Re: Pascal front-end integration
James A. Morrison wrote: > I've decided I'm going to try to take the time and cleanup and update > the Pascal frontend for gcc and try it get it integrated into the > upstream source. Nice to hear that you want to work on Pascal. However did you notice that gpc _is_ changing. In particular, the latest snapshot is gpc-20050217.tar.bz2 (it looks that you started from earlier version). Since you plan to work on your own branch, it is wise to plan for easy merge with frontend changes.

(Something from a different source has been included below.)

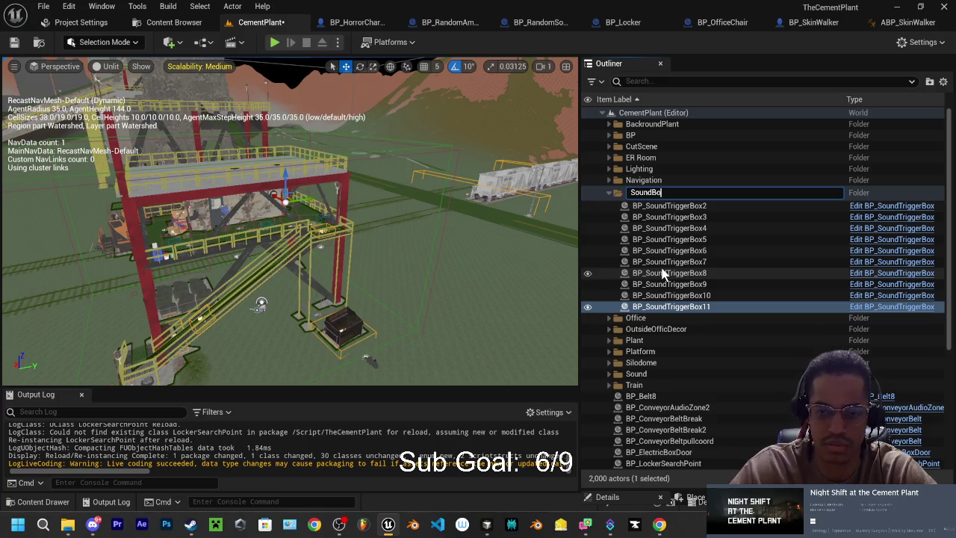
key(BackSpace)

Joseph S. Myers wrote: > If GPC developers are interested in having GPC integrated in GCC 4.1 and > are willing to have it play by the same rules as the rest of GCC - note > that the Ada maintainers made substantial changes to how they contributed > patches to GCC in order to follow usual GCC practice more closely - then > of course coordination would be desirable. I would like to see GPC integrated in GCC. However, I feel that playing by the GCC rules I could do substantially less work for GPC that I am doing now. GCC rules pay off when there is critical mass of developers. My ipression was that GPC do not have that critical mass -- so it was better to keep GPC outside of GCC. Jim contibution can change that. > If the GPC developers would > prefer to continue to develop GPC independently of GCC, this need not stop > integration of some version of GPC in GCC. I would hope in that case, > however, there would still be better and closer cooperation between the > two lines of development than there has been after the g95/gfortran fork > (for example, that the GPC developers would be willing to make the version > control repository used for actual development accessible to the public so > individual patches can be extracted and merged as such). ATM GPC does not use version control. Frank Heckenbach just periodically collects flowing patches and his changes into releases. -- Waldek Hebisch [EMAIL PROTECTED]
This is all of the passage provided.